Artificial turf a hot issue in Haddonfield


This hurried decision to provide $500,000 of taxpayer funds for artificial turf raises serious questions about the priorities of the school board and borough commissioners. At a time when the town seeks to curtail or eliminate critical services to hold down taxes, this is surely an extravagance.

There are many unanswered questions. According to a University of Connecticut 2010 study, storm water runoff from artificial turf is high in zinc, a chemical highly toxic to aquatic life. Have we considered the cost of managing surface runoff to prevent it from entering nearby Hopkins Pond? Does the $1 million installation cost estimate include ancillary costs such the wooden platforms needed during graduation and other community occasions to protect the turf “carpet” from punctures and tears. Have we considered the replacement cost for the turf “carpet” when it must be disposed of as hazardous waste? Do we cancel our annual July Fourth fireworks celebration once the newly turfed high school fields are off-limits?

Perhaps most disturbing to me personally as chair of the Shade Tree Commission, the town’s leaders have prioritized installing artificial greenery over replacing the hundreds of trees dying from bacterial leaf scorch. Haddonfield faces an imminent tree cover crisis –16 per cent of our street trees, approximately 1,600 trees, are dying now, yet this year the town mustered the funds to plant fewer than 25 trees. If we continue to cut down trees without replacing them, we will deforest Haddonfield.
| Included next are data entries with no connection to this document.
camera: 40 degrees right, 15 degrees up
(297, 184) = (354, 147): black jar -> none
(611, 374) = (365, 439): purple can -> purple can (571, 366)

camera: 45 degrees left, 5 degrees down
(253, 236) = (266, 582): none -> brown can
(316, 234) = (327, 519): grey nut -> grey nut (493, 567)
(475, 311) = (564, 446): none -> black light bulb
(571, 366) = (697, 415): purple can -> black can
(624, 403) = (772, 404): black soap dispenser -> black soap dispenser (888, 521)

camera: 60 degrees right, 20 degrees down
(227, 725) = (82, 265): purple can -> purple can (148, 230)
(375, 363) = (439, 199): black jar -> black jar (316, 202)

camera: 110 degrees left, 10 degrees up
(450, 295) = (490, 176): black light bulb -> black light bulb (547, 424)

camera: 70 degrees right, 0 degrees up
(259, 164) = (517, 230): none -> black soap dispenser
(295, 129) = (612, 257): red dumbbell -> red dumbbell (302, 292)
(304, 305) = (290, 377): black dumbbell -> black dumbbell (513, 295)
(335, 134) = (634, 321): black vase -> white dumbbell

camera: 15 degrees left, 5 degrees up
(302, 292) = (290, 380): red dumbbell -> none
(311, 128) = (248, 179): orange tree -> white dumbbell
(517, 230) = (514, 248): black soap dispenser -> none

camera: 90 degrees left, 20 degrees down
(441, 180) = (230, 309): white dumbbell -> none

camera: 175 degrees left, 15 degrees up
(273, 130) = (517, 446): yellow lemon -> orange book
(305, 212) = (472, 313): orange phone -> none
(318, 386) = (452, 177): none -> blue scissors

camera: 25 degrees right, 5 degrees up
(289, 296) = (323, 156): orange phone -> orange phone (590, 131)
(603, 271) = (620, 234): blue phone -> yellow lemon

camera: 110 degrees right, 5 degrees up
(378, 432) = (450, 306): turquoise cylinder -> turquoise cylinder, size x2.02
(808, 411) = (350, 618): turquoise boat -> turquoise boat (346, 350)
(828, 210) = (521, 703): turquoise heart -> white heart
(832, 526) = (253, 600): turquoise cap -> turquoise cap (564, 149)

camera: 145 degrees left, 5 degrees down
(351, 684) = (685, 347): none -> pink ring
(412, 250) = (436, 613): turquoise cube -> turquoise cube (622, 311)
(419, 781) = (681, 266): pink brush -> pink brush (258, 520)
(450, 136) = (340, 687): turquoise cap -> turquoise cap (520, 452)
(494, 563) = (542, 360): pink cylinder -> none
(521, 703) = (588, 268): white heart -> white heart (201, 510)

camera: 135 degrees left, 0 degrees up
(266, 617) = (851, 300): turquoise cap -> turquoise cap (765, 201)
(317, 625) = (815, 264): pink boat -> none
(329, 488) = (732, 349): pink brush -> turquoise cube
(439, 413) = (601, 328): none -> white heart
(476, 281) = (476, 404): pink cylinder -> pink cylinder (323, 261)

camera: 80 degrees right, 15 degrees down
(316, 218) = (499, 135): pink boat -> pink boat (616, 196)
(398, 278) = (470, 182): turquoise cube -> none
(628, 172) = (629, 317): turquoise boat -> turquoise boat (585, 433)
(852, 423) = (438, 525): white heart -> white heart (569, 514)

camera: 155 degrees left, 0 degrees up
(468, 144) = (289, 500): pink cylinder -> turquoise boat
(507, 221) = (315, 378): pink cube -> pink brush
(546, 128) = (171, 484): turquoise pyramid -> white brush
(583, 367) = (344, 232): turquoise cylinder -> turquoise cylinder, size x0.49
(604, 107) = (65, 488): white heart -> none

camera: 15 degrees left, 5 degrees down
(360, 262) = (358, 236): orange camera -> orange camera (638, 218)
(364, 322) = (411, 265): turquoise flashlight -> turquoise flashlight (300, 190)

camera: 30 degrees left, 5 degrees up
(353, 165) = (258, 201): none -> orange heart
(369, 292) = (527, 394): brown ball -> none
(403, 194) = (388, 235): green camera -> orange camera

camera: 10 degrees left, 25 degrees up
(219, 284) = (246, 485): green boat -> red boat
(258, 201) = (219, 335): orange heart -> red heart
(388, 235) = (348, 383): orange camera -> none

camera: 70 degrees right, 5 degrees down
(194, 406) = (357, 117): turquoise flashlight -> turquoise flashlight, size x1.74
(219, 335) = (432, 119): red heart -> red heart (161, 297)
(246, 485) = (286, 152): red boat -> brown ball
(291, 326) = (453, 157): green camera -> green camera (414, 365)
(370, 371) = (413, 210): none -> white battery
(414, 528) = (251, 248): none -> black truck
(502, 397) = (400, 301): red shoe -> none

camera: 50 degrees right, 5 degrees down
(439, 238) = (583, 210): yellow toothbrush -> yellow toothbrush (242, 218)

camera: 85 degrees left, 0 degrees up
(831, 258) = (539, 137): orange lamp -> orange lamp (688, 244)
I’m sure other taxpayers will cite equally valid pressing needs for the funds being dedicated to installing these premium playing fields. While I understand the importance of good playing surfaces for our high school athletes and applaud the generosity of the athletes’ parents, there are other, lower cost solutions to be found. Commissioners and the school board should revisit their decision and reject this unnecessary expenditure of funds.